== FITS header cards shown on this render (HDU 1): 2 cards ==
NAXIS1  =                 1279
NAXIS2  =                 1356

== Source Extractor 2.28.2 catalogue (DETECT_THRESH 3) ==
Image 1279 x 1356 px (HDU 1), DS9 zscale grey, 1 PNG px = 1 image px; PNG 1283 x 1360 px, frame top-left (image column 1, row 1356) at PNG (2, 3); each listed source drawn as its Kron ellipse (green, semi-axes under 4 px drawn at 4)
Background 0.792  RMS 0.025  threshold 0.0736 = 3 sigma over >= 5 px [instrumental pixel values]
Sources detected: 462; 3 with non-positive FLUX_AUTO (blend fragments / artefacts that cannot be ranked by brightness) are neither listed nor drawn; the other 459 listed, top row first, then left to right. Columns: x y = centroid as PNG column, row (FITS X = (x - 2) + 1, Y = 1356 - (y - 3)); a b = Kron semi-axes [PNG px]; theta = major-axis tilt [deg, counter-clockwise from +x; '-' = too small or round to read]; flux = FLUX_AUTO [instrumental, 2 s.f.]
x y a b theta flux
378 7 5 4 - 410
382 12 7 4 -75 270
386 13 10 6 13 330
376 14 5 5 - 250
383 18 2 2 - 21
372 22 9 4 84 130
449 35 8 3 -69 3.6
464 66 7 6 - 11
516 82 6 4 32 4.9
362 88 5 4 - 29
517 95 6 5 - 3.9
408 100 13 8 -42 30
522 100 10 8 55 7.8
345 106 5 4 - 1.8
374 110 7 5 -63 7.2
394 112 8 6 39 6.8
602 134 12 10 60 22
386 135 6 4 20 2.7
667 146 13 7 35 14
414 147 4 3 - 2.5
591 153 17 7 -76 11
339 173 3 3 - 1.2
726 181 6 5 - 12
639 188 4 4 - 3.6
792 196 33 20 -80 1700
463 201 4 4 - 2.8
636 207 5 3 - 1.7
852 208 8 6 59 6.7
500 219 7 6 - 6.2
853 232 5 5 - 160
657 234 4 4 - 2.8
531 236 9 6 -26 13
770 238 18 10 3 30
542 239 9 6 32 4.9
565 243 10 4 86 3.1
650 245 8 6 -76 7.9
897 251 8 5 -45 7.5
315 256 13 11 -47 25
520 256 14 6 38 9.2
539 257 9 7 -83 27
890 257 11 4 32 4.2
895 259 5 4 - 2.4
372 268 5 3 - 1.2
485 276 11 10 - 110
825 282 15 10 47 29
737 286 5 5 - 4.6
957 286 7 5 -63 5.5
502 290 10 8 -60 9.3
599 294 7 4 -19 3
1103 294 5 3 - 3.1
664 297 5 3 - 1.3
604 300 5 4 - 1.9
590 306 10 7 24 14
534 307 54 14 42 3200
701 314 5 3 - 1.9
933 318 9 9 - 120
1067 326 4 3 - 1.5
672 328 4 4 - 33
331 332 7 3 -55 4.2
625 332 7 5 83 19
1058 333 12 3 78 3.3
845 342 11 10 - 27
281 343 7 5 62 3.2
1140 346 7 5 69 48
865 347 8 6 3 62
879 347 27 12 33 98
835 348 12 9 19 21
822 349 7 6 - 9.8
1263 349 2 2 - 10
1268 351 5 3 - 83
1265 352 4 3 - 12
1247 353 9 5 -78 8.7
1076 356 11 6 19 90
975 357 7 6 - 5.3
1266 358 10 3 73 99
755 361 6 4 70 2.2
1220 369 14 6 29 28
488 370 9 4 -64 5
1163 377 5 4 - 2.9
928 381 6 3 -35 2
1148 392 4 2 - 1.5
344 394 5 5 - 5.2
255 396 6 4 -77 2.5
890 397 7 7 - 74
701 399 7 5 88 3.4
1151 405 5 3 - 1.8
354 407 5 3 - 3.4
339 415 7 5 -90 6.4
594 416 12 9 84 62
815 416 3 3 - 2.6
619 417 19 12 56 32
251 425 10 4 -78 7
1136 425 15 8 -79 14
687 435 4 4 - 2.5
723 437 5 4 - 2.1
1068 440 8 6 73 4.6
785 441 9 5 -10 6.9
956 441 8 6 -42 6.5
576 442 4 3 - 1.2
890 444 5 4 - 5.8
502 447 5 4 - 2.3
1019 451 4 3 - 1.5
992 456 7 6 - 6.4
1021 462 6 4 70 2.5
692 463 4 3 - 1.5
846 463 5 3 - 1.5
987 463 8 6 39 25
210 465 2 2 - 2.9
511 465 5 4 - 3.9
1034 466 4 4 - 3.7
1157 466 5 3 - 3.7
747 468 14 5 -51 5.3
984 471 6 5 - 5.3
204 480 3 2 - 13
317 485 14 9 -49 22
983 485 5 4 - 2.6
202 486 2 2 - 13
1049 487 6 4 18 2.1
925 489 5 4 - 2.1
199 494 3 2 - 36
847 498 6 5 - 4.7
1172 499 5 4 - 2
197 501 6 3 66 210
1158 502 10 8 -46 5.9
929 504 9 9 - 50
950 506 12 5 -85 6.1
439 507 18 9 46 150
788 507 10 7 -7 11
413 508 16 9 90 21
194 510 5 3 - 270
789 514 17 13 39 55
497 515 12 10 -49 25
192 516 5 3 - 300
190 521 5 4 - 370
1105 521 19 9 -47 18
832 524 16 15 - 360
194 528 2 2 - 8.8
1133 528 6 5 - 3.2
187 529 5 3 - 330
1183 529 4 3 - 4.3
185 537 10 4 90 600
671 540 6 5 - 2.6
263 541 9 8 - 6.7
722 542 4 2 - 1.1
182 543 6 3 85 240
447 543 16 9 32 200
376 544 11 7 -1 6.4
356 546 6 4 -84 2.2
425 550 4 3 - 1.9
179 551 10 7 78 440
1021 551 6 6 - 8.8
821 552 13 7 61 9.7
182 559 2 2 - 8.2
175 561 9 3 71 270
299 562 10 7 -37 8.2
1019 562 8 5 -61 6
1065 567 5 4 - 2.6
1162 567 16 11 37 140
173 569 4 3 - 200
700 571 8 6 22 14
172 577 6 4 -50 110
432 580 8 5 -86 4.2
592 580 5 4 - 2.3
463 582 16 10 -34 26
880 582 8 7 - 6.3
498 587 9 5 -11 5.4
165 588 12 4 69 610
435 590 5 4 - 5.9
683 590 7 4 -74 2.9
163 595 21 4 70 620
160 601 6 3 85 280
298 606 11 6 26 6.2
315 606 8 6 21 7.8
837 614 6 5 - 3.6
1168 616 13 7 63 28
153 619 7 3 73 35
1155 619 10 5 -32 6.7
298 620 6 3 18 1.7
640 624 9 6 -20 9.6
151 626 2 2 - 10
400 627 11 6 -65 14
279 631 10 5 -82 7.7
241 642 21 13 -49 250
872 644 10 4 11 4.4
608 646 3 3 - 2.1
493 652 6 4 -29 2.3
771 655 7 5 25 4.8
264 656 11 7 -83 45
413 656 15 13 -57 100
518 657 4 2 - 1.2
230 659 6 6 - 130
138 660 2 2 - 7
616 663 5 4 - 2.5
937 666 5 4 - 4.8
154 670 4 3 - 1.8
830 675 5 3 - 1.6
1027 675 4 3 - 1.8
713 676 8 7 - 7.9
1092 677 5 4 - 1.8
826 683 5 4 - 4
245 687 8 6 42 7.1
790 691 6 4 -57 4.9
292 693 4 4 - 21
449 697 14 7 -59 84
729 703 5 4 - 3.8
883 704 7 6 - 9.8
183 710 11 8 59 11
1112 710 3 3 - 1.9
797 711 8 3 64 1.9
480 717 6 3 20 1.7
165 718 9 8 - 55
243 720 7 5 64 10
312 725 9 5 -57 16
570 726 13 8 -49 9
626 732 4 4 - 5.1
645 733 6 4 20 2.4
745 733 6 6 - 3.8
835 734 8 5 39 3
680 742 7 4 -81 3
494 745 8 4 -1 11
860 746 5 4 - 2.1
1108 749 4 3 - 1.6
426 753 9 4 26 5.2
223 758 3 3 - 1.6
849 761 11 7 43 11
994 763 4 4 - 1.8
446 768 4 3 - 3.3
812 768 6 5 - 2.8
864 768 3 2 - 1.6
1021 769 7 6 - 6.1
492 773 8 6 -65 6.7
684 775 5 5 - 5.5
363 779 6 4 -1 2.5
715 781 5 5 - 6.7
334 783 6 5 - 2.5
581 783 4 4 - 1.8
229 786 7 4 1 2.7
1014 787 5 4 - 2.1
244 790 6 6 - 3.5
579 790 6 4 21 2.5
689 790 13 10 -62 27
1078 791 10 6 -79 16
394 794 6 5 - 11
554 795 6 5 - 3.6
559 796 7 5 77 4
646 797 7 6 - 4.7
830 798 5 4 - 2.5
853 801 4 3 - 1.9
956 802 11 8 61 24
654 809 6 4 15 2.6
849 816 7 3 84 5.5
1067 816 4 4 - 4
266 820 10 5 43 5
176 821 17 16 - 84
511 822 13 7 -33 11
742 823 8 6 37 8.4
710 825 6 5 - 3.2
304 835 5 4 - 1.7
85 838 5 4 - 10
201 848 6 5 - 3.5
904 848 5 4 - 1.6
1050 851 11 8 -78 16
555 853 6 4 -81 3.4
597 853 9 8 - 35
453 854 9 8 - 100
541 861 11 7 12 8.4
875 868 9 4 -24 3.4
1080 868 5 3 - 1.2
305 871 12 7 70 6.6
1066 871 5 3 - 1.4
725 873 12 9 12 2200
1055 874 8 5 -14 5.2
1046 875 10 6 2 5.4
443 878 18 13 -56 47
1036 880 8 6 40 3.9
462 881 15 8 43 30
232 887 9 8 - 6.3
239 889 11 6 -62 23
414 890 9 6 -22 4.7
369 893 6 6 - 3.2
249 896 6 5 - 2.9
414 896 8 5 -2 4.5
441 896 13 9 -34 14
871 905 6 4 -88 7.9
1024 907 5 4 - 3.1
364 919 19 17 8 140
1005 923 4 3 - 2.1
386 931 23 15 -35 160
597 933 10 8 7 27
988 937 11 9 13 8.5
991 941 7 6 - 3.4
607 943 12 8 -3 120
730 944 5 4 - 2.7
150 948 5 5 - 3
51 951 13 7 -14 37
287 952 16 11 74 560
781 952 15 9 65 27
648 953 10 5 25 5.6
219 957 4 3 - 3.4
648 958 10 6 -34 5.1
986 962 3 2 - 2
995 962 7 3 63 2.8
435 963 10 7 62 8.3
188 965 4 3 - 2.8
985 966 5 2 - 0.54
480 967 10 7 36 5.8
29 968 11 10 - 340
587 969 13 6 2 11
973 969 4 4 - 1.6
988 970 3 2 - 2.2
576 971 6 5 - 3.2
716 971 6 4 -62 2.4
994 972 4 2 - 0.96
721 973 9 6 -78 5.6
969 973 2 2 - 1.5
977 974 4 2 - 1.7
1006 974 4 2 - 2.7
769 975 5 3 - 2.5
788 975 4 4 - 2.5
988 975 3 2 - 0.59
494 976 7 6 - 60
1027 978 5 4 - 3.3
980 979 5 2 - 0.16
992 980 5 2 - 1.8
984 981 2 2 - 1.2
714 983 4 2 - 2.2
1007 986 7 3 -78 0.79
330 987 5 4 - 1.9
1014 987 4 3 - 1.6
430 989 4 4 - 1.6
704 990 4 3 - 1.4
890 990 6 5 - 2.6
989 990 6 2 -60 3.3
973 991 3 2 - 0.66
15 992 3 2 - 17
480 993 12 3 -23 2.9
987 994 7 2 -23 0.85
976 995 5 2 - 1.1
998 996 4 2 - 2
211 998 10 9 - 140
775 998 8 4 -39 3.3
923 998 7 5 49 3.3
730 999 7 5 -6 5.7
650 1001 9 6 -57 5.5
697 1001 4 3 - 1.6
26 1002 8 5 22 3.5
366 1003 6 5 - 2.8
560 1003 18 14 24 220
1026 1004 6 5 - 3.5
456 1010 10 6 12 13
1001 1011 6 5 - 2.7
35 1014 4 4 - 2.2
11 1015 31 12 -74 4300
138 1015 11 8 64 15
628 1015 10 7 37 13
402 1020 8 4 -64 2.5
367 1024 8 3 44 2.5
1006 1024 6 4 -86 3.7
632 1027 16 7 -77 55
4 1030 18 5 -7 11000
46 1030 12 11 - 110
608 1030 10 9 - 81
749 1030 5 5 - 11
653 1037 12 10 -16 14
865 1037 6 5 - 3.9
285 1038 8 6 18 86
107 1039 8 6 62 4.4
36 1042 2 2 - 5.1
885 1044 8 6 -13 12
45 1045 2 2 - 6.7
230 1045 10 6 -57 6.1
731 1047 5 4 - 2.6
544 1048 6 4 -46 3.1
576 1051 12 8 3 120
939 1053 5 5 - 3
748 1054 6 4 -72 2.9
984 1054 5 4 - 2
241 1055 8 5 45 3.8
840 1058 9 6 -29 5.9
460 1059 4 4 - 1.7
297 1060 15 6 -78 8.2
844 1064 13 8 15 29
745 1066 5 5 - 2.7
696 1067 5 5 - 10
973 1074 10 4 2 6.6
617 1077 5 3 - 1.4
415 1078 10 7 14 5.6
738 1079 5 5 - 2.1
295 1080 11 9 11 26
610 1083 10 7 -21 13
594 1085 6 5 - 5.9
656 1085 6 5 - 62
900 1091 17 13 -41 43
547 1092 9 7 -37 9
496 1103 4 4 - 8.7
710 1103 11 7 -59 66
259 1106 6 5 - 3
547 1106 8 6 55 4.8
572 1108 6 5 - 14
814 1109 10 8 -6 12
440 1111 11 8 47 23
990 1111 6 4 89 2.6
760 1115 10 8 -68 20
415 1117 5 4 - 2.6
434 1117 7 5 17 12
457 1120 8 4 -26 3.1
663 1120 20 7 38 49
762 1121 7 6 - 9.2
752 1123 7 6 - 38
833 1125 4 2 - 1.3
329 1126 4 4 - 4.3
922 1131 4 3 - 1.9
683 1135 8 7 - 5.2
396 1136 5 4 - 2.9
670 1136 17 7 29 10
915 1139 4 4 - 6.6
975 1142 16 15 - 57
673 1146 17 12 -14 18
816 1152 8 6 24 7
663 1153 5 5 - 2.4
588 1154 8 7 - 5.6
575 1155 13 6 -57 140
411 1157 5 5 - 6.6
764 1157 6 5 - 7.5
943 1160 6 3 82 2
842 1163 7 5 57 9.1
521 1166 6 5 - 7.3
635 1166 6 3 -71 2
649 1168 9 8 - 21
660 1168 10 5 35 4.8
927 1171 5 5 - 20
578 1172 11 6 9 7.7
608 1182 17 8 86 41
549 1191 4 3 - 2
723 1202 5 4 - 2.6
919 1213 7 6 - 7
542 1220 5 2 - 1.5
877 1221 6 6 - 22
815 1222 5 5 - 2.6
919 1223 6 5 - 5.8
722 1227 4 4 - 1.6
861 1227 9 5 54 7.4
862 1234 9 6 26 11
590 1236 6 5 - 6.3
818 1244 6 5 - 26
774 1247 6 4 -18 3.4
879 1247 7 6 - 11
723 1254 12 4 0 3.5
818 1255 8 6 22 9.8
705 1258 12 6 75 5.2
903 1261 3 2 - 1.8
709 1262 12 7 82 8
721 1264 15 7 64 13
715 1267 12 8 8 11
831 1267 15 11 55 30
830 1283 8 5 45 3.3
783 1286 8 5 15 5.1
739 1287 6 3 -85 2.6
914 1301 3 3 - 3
========================================================================
Copy out the lines of the data from the one containing "Source Extractor 2.28.2" through the one containing "625 332 7 5 83 19", both included, without changing anything.

REPLY TO THE EXERCISE:
== Source Extractor 2.28.2 catalogue (DETECT_THRESH 3) ==
Image 1279 x 1356 px (HDU 1), DS9 zscale grey, 1 PNG px = 1 image px; PNG 1283 x 1360 px, frame top-left (image column 1, row 1356) at PNG (2, 3); each listed source drawn as its Kron ellipse (green, semi-axes under 4 px drawn at 4)
Background 0.792  RMS 0.025  threshold 0.0736 = 3 sigma over >= 5 px [instrumental pixel values]
Sources detected: 462; 3 with non-positive FLUX_AUTO (blend fragments / artefacts that cannot be ranked by brightness) are neither listed nor drawn; the other 459 listed, top row first, then left to right. Columns: x y = centroid as PNG column, row (FITS X = (x - 2) + 1, Y = 1356 - (y - 3)); a b = Kron semi-axes [PNG px]; theta = major-axis tilt [deg, counter-clockwise from +x; '-' = too small or round to read]; flux = FLUX_AUTO [instrumental, 2 s.f.]
x y a b theta flux
378 7 5 4 - 410
382 12 7 4 -75 270
386 13 10 6 13 330
376 14 5 5 - 250
383 18 2 2 - 21
372 22 9 4 84 130
449 35 8 3 -69 3.6
464 66 7 6 - 11
516 82 6 4 32 4.9
362 88 5 4 - 29
517 95 6 5 - 3.9
408 100 13 8 -42 30
522 100 10 8 55 7.8
345 106 5 4 - 1.8
374 110 7 5 -63 7.2
394 112 8 6 39 6.8
602 134 12 10 60 22
386 135 6 4 20 2.7
667 146 13 7 35 14
414 147 4 3 - 2.5
591 153 17 7 -76 11
339 173 3 3 - 1.2
726 181 6 5 - 12
639 188 4 4 - 3.6
792 196 33 20 -80 1700
463 201 4 4 - 2.8
636 207 5 3 - 1.7
852 208 8 6 59 6.7
500 219 7 6 - 6.2
853 232 5 5 - 160
657 234 4 4 - 2.8
531 236 9 6 -26 13
770 238 18 10 3 30
542 239 9 6 32 4.9
565 243 10 4 86 3.1
650 245 8 6 -76 7.9
897 251 8 5 -45 7.5
315 256 13 11 -47 25
520 256 14 6 38 9.2
539 257 9 7 -83 27
890 257 11 4 32 4.2
895 259 5 4 - 2.4
372 268 5 3 - 1.2
485 276 11 10 - 110
825 282 15 10 47 29
737 286 5 5 - 4.6
957 286 7 5 -63 5.5
502 290 10 8 -60 9.3
599 294 7 4 -19 3
1103 294 5 3 - 3.1
664 297 5 3 - 1.3
604 300 5 4 - 1.9
590 306 10 7 24 14
534 307 54 14 42 3200
701 314 5 3 - 1.9
933 318 9 9 - 120
1067 326 4 3 - 1.5
672 328 4 4 - 33
331 332 7 3 -55 4.2
625 332 7 5 83 19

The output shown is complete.